** Problem to work on **
Gather every line of the data below that contains the string "eventos". Case counts.

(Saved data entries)
◆ ◆ ◆ ◆ ◆
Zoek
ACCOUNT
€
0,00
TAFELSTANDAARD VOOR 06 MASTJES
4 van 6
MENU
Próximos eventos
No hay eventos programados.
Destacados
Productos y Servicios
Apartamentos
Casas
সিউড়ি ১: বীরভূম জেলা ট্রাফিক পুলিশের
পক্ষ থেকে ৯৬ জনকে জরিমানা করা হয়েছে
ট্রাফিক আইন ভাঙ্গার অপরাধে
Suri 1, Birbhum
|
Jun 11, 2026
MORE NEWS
◆ ◆ ◆ ◆ ◆
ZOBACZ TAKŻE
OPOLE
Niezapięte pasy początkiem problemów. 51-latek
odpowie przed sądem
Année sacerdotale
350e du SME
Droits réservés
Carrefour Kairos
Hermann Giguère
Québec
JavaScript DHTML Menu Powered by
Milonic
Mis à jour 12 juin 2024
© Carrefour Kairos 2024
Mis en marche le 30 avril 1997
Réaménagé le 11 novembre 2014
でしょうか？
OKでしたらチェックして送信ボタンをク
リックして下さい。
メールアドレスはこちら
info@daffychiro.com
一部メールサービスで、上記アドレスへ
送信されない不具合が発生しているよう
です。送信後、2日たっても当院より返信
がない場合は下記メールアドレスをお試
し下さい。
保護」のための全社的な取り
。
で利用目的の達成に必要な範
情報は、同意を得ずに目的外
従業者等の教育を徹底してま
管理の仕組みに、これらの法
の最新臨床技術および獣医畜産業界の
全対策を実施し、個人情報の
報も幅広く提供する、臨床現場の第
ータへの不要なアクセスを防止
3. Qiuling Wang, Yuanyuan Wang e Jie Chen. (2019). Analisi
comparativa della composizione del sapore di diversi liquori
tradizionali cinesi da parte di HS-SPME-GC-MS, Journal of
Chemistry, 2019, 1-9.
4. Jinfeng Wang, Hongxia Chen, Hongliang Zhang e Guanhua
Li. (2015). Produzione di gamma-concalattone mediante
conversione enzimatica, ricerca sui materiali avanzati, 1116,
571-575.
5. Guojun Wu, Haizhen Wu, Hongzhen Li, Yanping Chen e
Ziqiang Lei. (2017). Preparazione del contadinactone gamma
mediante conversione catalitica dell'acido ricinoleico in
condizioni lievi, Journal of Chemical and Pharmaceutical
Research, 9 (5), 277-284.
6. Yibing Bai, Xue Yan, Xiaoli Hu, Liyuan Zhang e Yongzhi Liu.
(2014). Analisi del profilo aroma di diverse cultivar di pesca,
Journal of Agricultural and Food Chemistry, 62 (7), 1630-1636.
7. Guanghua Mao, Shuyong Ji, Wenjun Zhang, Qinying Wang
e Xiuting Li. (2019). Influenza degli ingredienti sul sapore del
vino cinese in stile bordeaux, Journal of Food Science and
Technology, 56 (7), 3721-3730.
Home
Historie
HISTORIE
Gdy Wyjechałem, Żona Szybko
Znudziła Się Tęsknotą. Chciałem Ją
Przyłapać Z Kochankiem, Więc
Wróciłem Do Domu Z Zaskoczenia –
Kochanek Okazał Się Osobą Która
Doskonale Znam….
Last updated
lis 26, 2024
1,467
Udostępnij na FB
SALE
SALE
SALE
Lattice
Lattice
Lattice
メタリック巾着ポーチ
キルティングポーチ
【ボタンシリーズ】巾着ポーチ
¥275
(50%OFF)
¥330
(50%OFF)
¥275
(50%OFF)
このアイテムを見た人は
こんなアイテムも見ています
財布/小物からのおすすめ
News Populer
◆ ◆ ◆ ◆ ◆
** Exercise result **
Próximos eventos
No hay eventos programados.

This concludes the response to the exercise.